Citez à l'identique les lignes des items, de celle qui contient « First name * » jusqu'à celle qui contient « цен на популярные лекарства », bornes comprises. Omettez les images dans la réponse.

Extractions de texte par page

= = = =

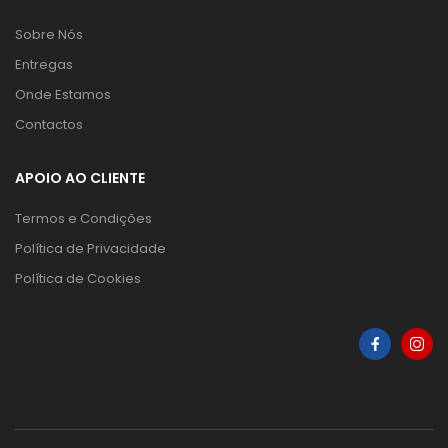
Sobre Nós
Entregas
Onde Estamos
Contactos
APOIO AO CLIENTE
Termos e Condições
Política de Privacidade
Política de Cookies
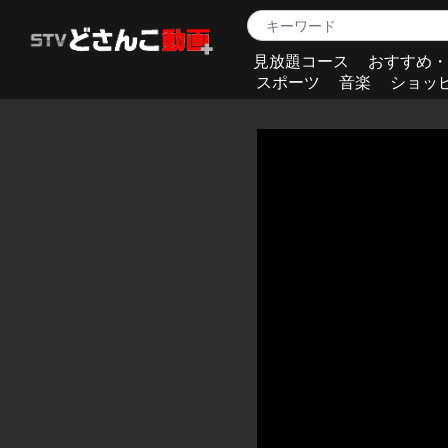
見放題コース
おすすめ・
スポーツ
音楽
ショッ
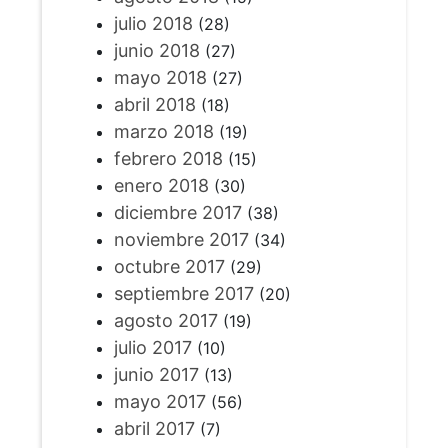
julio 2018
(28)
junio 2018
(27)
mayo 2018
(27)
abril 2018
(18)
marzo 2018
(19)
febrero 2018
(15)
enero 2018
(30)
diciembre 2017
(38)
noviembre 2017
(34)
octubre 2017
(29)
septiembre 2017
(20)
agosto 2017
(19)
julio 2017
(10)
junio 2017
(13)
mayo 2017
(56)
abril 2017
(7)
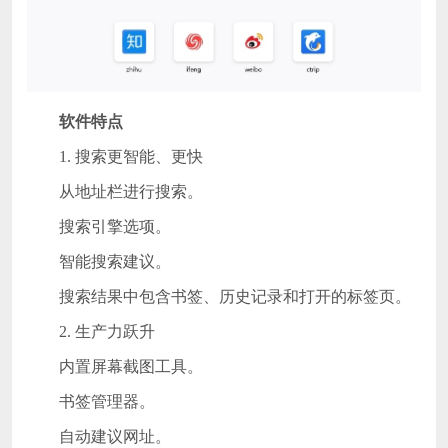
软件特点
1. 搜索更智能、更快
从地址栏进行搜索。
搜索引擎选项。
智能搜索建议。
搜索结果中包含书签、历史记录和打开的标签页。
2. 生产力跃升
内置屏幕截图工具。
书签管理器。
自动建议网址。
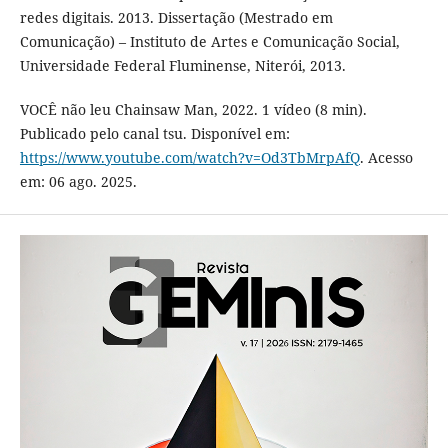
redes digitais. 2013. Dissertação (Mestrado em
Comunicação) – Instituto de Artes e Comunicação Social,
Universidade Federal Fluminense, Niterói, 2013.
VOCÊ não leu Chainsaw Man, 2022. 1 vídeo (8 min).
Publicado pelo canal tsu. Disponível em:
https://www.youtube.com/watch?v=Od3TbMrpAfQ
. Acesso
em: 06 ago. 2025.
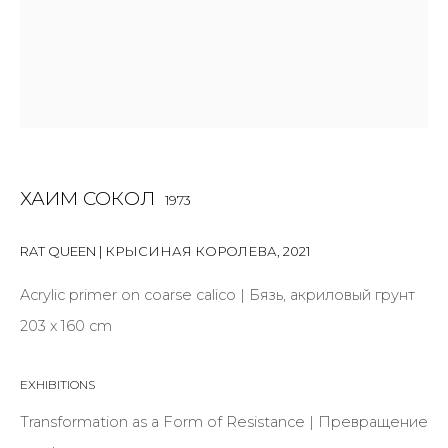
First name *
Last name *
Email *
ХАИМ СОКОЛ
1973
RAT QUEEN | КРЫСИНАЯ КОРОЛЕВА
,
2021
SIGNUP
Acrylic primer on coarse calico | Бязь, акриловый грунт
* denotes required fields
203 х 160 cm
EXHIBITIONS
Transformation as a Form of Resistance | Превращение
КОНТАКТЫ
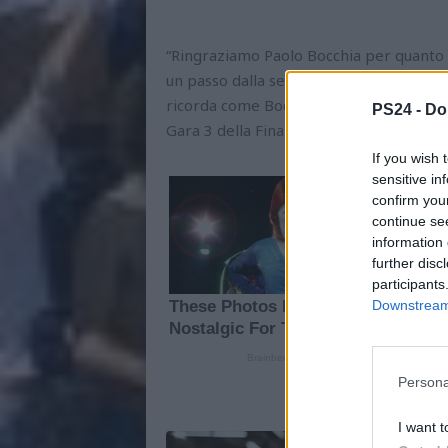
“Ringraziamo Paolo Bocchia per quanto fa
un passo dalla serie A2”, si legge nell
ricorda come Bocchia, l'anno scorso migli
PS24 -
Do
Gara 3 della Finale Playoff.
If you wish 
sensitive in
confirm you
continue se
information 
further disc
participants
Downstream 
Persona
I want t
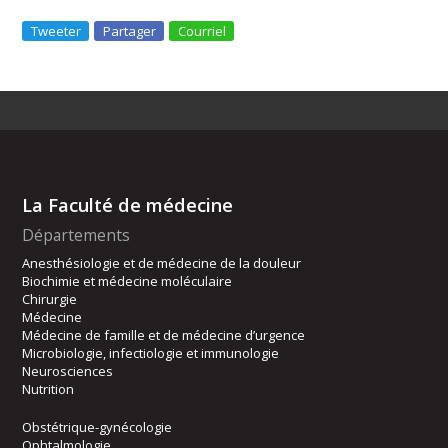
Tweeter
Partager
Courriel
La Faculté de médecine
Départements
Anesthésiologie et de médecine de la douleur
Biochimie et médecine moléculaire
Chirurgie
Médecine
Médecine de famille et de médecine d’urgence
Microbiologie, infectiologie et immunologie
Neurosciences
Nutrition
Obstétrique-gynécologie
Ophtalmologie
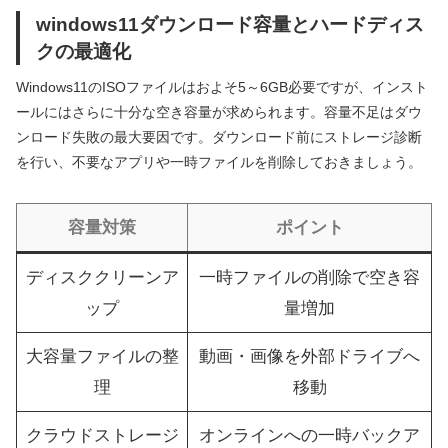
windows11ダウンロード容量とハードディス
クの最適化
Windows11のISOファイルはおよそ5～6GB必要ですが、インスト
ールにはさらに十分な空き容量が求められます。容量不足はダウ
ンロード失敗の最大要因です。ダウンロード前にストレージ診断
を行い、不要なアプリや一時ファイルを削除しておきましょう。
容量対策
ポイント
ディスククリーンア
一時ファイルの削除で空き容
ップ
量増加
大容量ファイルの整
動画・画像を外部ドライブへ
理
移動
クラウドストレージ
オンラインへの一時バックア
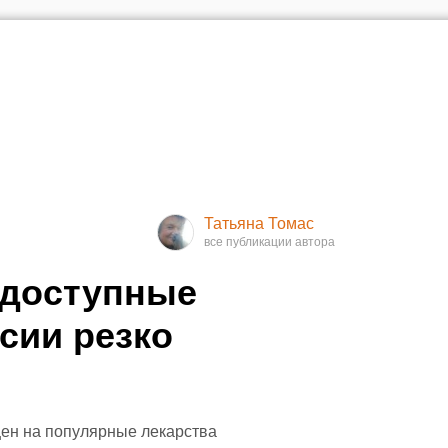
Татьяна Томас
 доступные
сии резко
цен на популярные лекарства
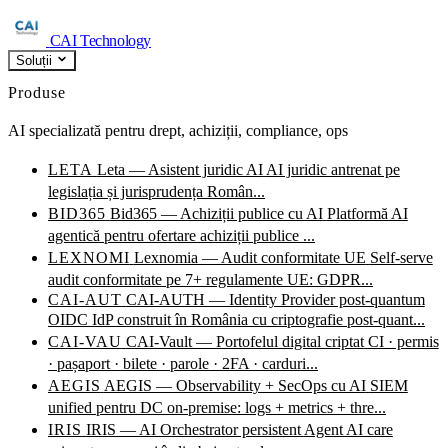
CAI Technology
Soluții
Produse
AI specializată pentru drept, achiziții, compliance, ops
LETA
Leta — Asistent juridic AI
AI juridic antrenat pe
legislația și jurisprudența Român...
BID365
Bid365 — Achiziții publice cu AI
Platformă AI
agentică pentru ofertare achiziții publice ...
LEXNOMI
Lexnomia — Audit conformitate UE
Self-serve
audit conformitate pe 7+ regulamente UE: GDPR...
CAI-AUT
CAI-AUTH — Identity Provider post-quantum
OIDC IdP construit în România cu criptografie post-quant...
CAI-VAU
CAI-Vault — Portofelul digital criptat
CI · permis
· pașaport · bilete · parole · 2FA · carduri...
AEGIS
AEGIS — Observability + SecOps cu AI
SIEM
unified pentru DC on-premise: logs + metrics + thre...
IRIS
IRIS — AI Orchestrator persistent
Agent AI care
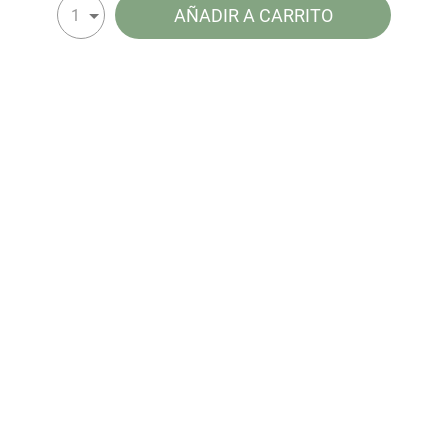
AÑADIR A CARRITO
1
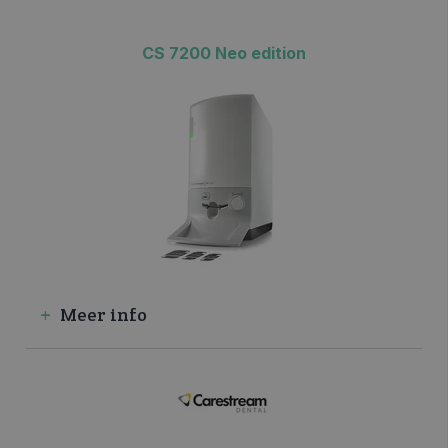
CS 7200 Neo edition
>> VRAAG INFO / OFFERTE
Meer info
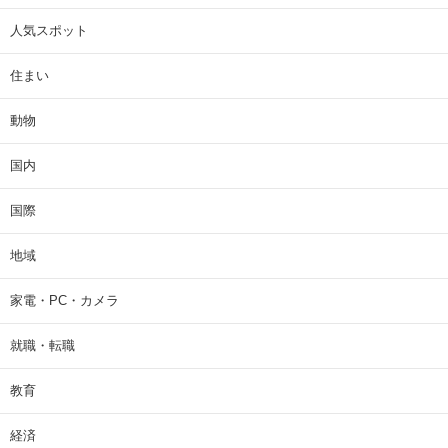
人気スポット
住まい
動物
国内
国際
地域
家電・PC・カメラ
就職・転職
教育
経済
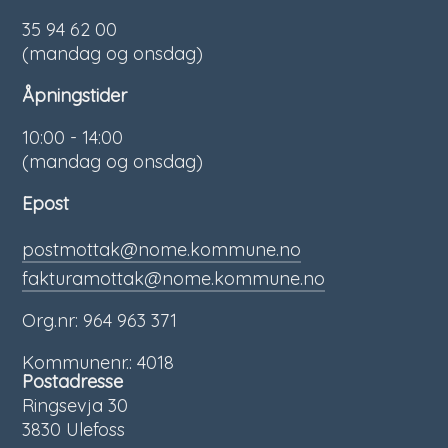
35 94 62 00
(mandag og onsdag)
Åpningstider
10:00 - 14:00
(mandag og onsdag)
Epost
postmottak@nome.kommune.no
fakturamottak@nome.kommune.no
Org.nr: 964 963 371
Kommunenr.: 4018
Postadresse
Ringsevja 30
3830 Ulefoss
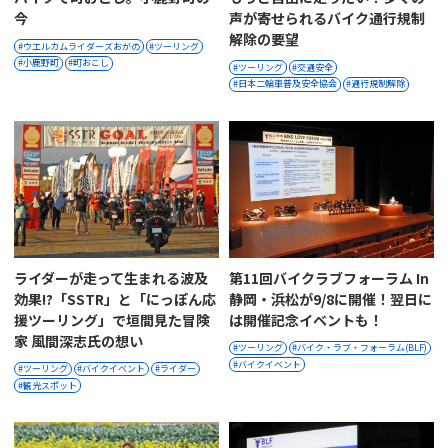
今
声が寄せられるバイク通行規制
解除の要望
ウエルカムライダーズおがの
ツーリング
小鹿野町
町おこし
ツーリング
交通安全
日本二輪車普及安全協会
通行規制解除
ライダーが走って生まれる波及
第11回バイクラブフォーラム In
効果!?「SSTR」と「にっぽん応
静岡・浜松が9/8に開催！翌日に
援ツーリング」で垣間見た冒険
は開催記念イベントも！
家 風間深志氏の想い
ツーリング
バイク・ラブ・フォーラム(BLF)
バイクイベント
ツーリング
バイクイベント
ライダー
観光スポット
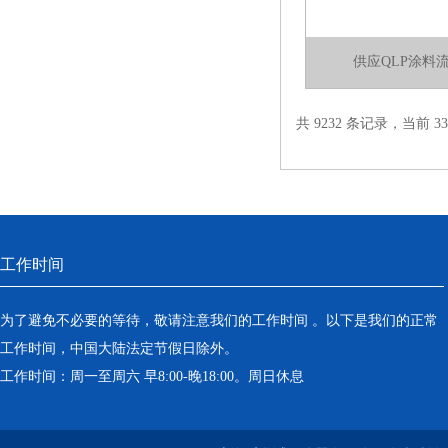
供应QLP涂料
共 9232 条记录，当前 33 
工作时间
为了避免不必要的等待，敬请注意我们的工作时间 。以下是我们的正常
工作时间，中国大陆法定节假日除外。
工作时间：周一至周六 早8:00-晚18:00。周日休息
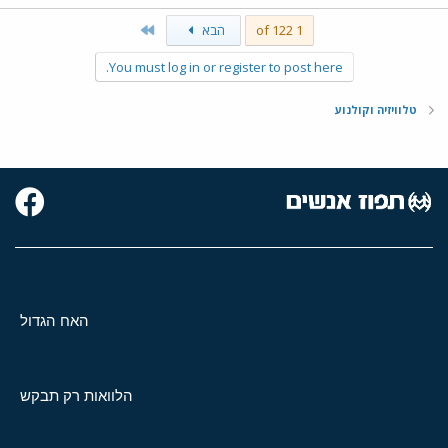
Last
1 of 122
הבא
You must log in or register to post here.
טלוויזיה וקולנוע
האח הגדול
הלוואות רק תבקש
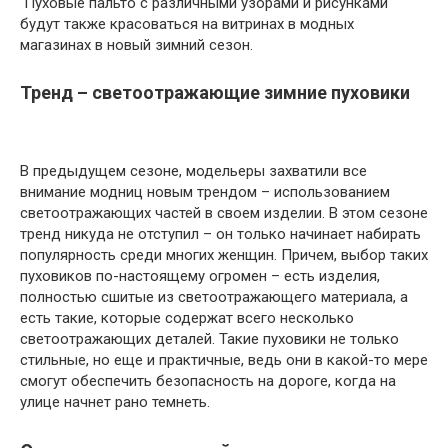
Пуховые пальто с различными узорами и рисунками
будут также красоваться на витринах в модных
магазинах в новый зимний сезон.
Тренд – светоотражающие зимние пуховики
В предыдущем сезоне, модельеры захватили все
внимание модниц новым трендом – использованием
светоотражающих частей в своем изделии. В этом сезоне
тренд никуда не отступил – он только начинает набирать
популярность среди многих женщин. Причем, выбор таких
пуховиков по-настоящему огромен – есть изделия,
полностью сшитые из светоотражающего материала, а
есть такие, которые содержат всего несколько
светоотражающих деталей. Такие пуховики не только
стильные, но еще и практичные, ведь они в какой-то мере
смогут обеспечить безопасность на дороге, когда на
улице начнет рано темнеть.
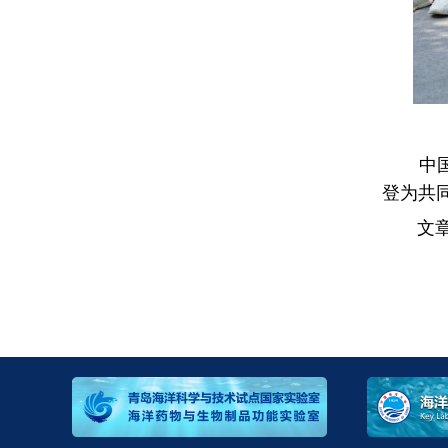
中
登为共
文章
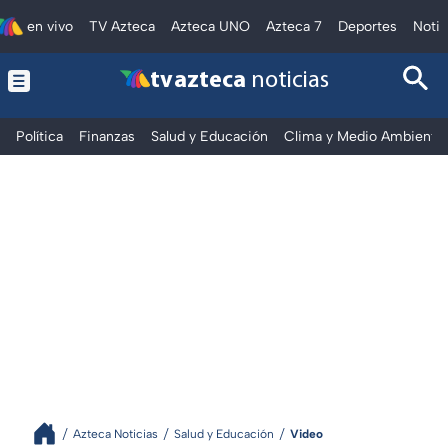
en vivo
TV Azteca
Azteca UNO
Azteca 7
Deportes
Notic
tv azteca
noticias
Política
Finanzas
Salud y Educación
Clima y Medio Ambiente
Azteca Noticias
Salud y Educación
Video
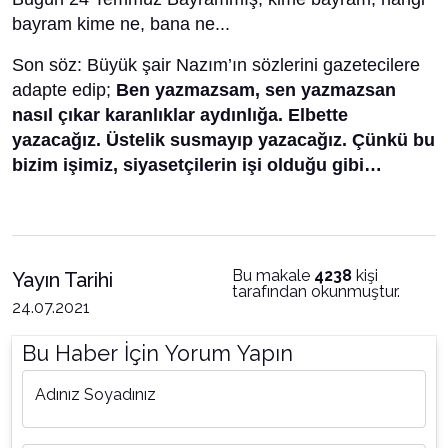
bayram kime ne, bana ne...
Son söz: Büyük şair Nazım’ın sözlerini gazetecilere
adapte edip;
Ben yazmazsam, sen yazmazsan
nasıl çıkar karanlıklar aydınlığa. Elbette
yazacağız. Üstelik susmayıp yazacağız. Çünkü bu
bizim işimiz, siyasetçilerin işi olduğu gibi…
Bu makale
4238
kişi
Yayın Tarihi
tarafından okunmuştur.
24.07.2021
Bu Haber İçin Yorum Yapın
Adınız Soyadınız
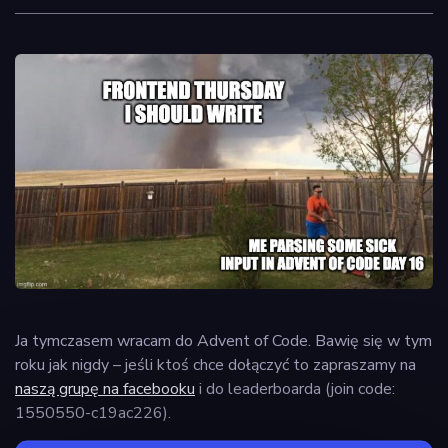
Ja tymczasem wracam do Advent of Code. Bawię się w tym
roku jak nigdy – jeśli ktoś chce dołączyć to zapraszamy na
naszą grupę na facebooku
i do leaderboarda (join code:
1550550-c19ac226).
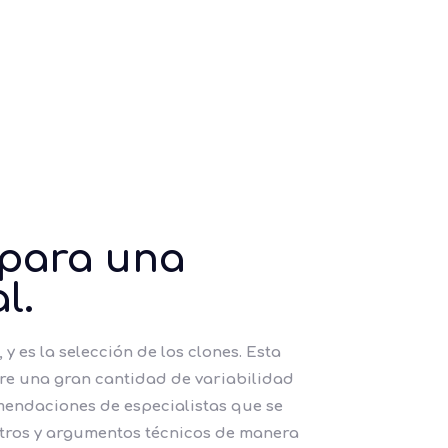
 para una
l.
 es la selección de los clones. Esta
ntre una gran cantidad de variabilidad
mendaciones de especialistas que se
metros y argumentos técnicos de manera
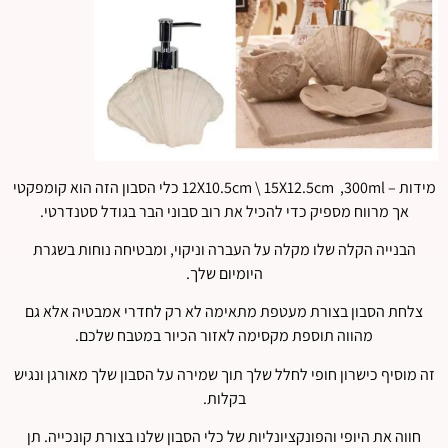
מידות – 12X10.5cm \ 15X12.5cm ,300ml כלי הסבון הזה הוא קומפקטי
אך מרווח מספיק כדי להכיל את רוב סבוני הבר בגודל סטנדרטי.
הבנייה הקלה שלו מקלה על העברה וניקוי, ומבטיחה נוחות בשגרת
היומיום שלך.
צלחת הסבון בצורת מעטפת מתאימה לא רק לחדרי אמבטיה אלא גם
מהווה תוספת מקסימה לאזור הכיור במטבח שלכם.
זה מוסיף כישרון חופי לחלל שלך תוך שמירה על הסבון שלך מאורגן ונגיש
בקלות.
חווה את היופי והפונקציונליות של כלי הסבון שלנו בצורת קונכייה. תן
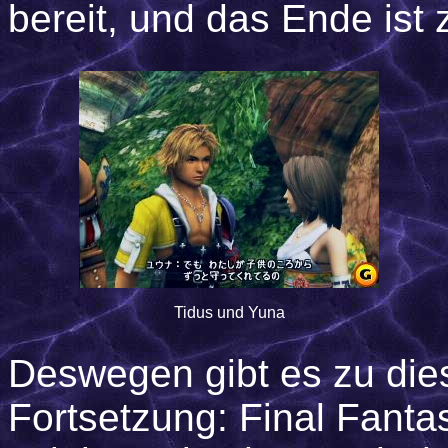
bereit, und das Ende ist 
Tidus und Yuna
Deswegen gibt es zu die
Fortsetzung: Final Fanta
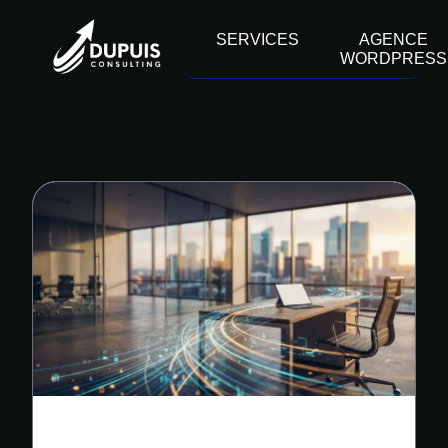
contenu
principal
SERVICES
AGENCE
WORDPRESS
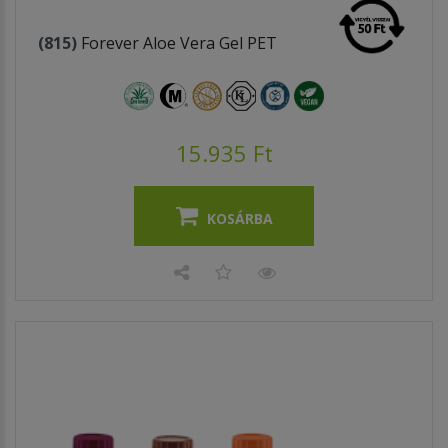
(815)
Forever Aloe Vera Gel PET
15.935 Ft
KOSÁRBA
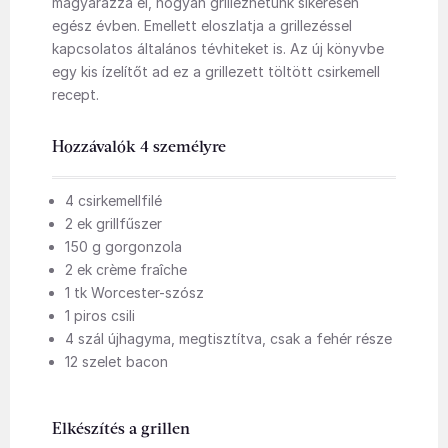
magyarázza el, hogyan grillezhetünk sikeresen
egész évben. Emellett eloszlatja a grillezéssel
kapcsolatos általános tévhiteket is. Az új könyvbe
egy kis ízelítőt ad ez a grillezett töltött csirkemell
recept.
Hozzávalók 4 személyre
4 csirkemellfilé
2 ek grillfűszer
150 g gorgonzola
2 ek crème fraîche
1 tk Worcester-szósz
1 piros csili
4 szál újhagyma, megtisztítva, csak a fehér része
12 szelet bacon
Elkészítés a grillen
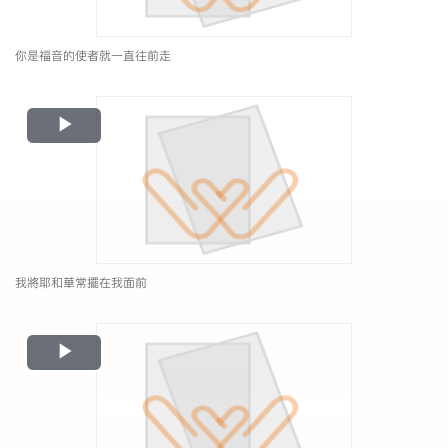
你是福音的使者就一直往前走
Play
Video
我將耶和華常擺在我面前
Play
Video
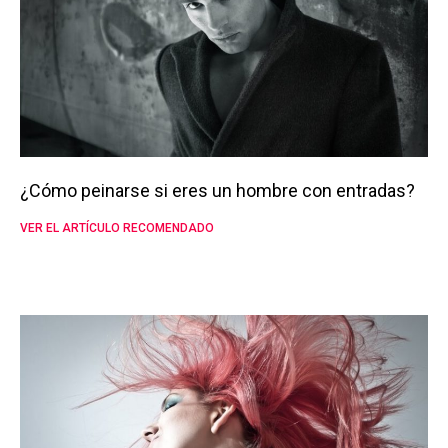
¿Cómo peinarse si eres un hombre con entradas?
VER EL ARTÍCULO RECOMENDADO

= = = =

◆ ZONE DE RÉPONSE ◆
First name *
Last name *
Email *
ХАИМ СОКОЛ
1973
RAT QUEEN | КРЫСИНАЯ КОРОЛЕВА
,
2021
SIGNUP
Acrylic primer on coarse calico | Бязь, акриловый грунт
* denotes required fields
203 х 160 cm
EXHIBITIONS
Transformation as a Form of Resistance | Превращение
КОНТАКТЫ
“Ringraziamo Paolo Bocchia per quanto fa
un passo dalla serie A2”, si legge nell
ricorda come Bocchia, l'anno scorso migli
PS24 -
Do
Gara 3 della Finale Playoff.
If you wish 
sensitive in
confirm you
continue se
information 
further disc
participants
Downstream 
Persona
I want t
Tweeter
Partager
Courriel
La Faculté de médecine
Départements
Anesthésiologie et de médecine de la douleur
Biochimie et médecine moléculaire
Chirurgie
Médecine
Médecine de famille et de médecine d’urgence
Microbiologie, infectiologie et immunologie
Neurosciences
Nutrition
Obstétrique-gynécologie
Ophtalmologie
windows11ダウンロード容量とハードディス
クの最適化
Windows11のISOファイルはおよそ5～6GB必要ですが、インスト
ールにはさらに十分な空き容量が求められます。容量不足はダウ
ンロード失敗の最大要因です。ダウンロード前にストレージ診断
を行い、不要なアプリや一時ファイルを削除しておきましょう。
容量対策
ポイント
ディスククリーンア
一時ファイルの削除で空き容
ップ
量増加
大容量ファイルの整
動画・画像を外部ドライブへ
理
移動
クラウドストレージ
オンラインへの一時バックア
Татьяна Томас
 доступные
сии резко
цен на популярные лекарства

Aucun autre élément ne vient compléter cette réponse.